Data for this exercise
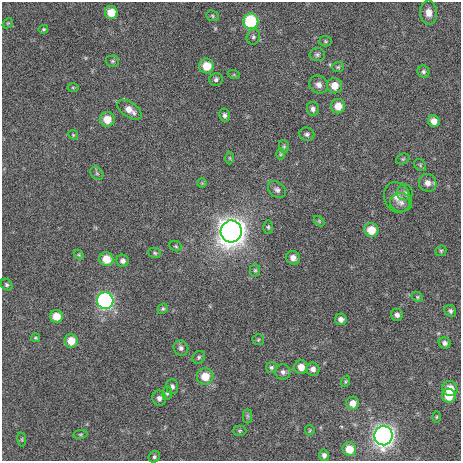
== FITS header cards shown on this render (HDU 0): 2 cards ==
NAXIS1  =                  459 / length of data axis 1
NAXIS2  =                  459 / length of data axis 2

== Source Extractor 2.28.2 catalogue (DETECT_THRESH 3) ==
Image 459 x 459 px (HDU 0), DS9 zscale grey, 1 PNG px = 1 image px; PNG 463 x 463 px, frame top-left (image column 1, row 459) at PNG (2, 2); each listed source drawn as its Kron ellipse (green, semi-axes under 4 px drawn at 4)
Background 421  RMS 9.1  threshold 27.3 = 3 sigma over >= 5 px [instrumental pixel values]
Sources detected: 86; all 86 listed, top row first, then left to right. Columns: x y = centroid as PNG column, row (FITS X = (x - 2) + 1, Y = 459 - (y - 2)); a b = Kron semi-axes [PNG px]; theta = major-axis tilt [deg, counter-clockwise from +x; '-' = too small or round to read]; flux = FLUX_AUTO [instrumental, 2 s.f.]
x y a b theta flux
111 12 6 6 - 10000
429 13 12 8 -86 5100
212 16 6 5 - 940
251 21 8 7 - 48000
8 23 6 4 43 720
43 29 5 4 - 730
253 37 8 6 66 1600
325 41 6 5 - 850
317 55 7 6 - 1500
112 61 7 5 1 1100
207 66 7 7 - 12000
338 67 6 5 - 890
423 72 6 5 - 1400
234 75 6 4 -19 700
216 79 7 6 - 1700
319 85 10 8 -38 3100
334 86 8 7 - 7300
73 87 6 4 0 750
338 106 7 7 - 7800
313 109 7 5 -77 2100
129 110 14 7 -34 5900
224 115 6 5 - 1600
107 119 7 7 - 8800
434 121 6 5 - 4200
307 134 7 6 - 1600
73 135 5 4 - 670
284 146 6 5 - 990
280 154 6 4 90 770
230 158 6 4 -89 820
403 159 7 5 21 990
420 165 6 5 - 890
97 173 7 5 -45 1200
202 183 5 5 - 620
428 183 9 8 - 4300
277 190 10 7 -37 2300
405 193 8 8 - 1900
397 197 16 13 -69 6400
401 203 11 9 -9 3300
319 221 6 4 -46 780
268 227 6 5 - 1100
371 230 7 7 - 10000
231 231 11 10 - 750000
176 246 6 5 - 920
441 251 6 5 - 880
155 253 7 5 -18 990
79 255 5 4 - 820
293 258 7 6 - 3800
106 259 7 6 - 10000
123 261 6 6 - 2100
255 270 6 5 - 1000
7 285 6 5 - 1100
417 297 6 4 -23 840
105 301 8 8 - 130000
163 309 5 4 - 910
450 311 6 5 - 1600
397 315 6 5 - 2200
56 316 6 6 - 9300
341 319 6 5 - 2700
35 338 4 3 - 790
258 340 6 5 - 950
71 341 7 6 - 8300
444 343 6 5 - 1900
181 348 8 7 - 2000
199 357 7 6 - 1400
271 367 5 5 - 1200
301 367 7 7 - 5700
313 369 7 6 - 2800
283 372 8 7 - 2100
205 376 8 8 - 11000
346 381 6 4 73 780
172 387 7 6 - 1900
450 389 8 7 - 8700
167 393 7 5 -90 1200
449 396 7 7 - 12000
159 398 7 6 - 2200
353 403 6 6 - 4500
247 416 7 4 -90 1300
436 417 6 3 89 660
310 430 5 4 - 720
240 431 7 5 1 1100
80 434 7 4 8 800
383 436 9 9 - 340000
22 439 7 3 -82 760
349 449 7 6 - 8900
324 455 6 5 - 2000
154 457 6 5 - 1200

Required task
Repeat the text of every record above character for character, leaving out the pictures.

Written solution
== FITS header cards shown on this render (HDU 0): 2 cards ==
NAXIS1  =                  459 / length of data axis 1
NAXIS2  =                  459 / length of data axis 2

== Source Extractor 2.28.2 catalogue (DETECT_THRESH 3) ==
Image 459 x 459 px (HDU 0), DS9 zscale grey, 1 PNG px = 1 image px; PNG 463 x 463 px, frame top-left (image column 1, row 459) at PNG (2, 2); each listed source drawn as its Kron ellipse (green, semi-axes under 4 px drawn at 4)
Background 421  RMS 9.1  threshold 27.3 = 3 sigma over >= 5 px [instrumental pixel values]
Sources detected: 86; all 86 listed, top row first, then left to right. Columns: x y = centroid as PNG column, row (FITS X = (x - 2) + 1, Y = 459 - (y - 2)); a b = Kron semi-axes [PNG px]; theta = major-axis tilt [deg, counter-clockwise from +x; '-' = too small or round to read]; flux = FLUX_AUTO [instrumental, 2 s.f.]
x y a b theta flux
111 12 6 6 - 10000
429 13 12 8 -86 5100
212 16 6 5 - 940
251 21 8 7 - 48000
8 23 6 4 43 720
43 29 5 4 - 730
253 37 8 6 66 1600
325 41 6 5 - 850
317 55 7 6 - 1500
112 61 7 5 1 1100
207 66 7 7 - 12000
338 67 6 5 - 890
423 72 6 5 - 1400
234 75 6 4 -19 700
216 79 7 6 - 1700
319 85 10 8 -38 3100
334 86 8 7 - 7300
73 87 6 4 0 750
338 106 7 7 - 7800
313 109 7 5 -77 2100
129 110 14 7 -34 5900
224 115 6 5 - 1600
107 119 7 7 - 8800
434 121 6 5 - 4200
307 134 7 6 - 1600
73 135 5 4 - 670
284 146 6 5 - 990
280 154 6 4 90 770
230 158 6 4 -89 820
403 159 7 5 21 990
420 165 6 5 - 890
97 173 7 5 -45 1200
202 183 5 5 - 620
428 183 9 8 - 4300
277 190 10 7 -37 2300
405 193 8 8 - 1900
397 197 16 13 -69 6400
401 203 11 9 -9 3300
319 221 6 4 -46 780
268 227 6 5 - 1100
371 230 7 7 - 10000
231 231 11 10 - 750000
176 246 6 5 - 920
441 251 6 5 - 880
155 253 7 5 -18 990
79 255 5 4 - 820
293 258 7 6 - 3800
106 259 7 6 - 10000
123 261 6 6 - 2100
255 270 6 5 - 1000
7 285 6 5 - 1100
417 297 6 4 -23 840
105 301 8 8 - 130000
163 309 5 4 - 910
450 311 6 5 - 1600
397 315 6 5 - 2200
56 316 6 6 - 9300
341 319 6 5 - 2700
35 338 4 3 - 790
258 340 6 5 - 950
71 341 7 6 - 8300
444 343 6 5 - 1900
181 348 8 7 - 2000
199 357 7 6 - 1400
271 367 5 5 - 1200
301 367 7 7 - 5700
313 369 7 6 - 2800
283 372 8 7 - 2100
205 376 8 8 - 11000
346 381 6 4 73 780
172 387 7 6 - 1900
450 389 8 7 - 8700
167 393 7 5 -90 1200
449 396 7 7 - 12000
159 398 7 6 - 2200
353 403 6 6 - 4500
247 416 7 4 -90 1300
436 417 6 3 89 660
310 430 5 4 - 720
240 431 7 5 1 1100
80 434 7 4 8 800
383 436 9 9 - 340000
22 439 7 3 -82 760
349 449 7 6 - 8900
324 455 6 5 - 2000
154 457 6 5 - 1200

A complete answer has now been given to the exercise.